Alexander’s story is a reminder that the Crawfords who stayed in Scotland did not all prosper, and that respectability could be as fragile as it was hard-won. While his cousins in Australia were building new lives on the goldfields, Alexander was entangled in the old world’s complications, the law, property, reputation, and the weight of expectations that could crush as easily as elevate.
George Walter Crawford: Lost to History
George Walter Crawford, born 11th April 1800 and baptized six days later at Kirktown of Inverallan, was named for his grandfather George and his uncle Walter, a traditional Highland naming pattern that tied him to both generations of the family. He was born in the same year that his grandfather wrote his final despairing letter to Sir James Grant, in the same year that the old bleacher’s health was failing and the linen industry of Grantown was entering its death throes.
After that baptismal record, George Walter Crawford disappears completely from history.
We do not know if he married. We do not know what occupation he pursued. We do not know if he had children, or where he lived, or when and where he died. He is a ghost, a name in a parish register and nothing more.
This silence is itself significant. It suggests that George Walter did not rise to professional status like his brother Alexander, there are no legal directories, no property records, no court cases to mark his passage through the world. It suggests he did not emigrate to Australia or America, as his cousins did, there are no shipping manifests, no colonial records. It suggests he did not remain in the immediate area of Inverallan, the local records, carefully kept by parish ministers, contain no marriage or death for a George Walter Crawford of the right age.
Perhaps he moved to one of Scotland’s industrial cities, Glasgow, Dundee, Aberdeen, and was swallowed up in the anonymity of urban working-class life. Perhaps he died young, in his twenties or thirties, before establishing himself in any trade or profession. Perhaps he emigrated to England or Ireland and his records are lost among the millions who made such moves in the early nineteenth century.

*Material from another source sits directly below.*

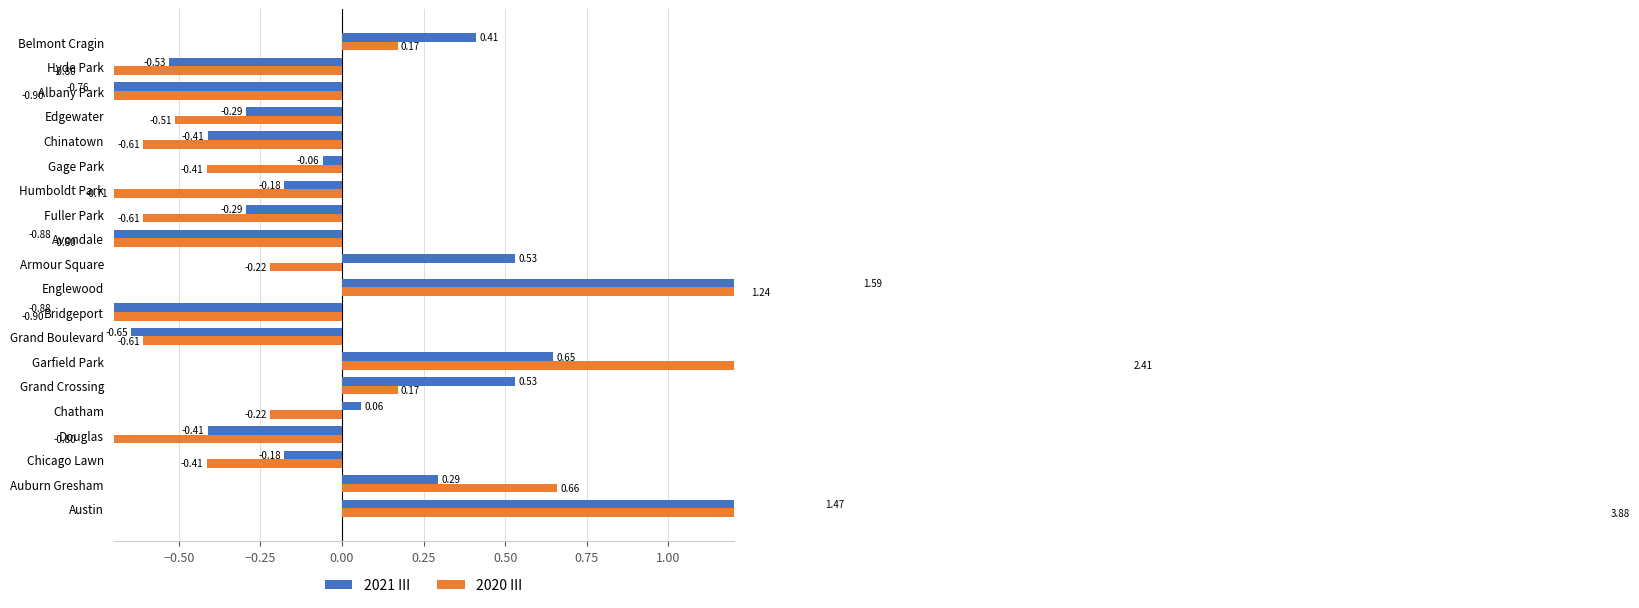

Which series has the widest spread of values?

2020 III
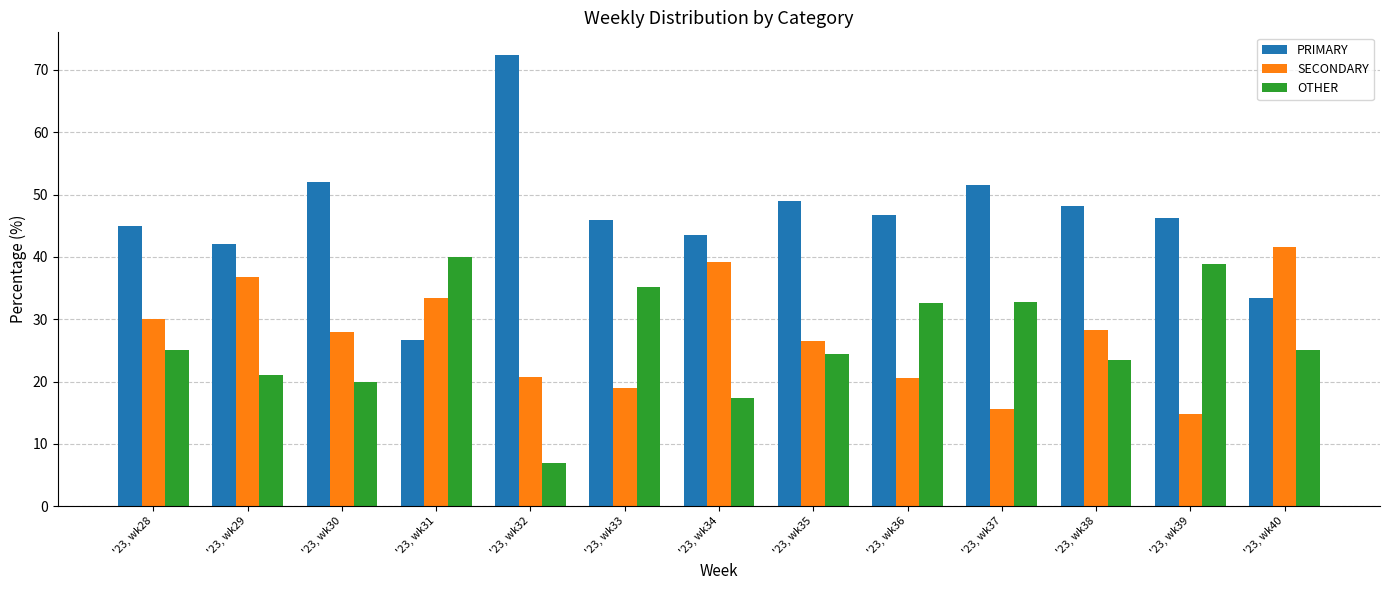

True or false: PRIMARY has a value of 14.2 at '23, wk36.

False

Or perhaps, like his father Joseph, he simply lived a quiet, unremarkable life that left no trace beyond his children, and if he had children, we have not yet found them.
The contrast between the two brothers is striking. Alexander, whose life is documented through legal records, property records, marriage records, and criminal proceedings, a life lived in the public sphere of Edinburgh’s professional classes. George Walter, who appears once in the baptismal register of Kirktown of Inverallan and then vanishes as completely as if he had never been born.
Both fates were possible in early nineteenth-century Scotland. One could rise, as Alexander did, into the professional middle class, and risk everything in a moment of poor judgment or despair. Or one could disappear into the mass of working people whose lives, however full and meaningful to themselves and those who knew them, left no documentary trace for historians to follow.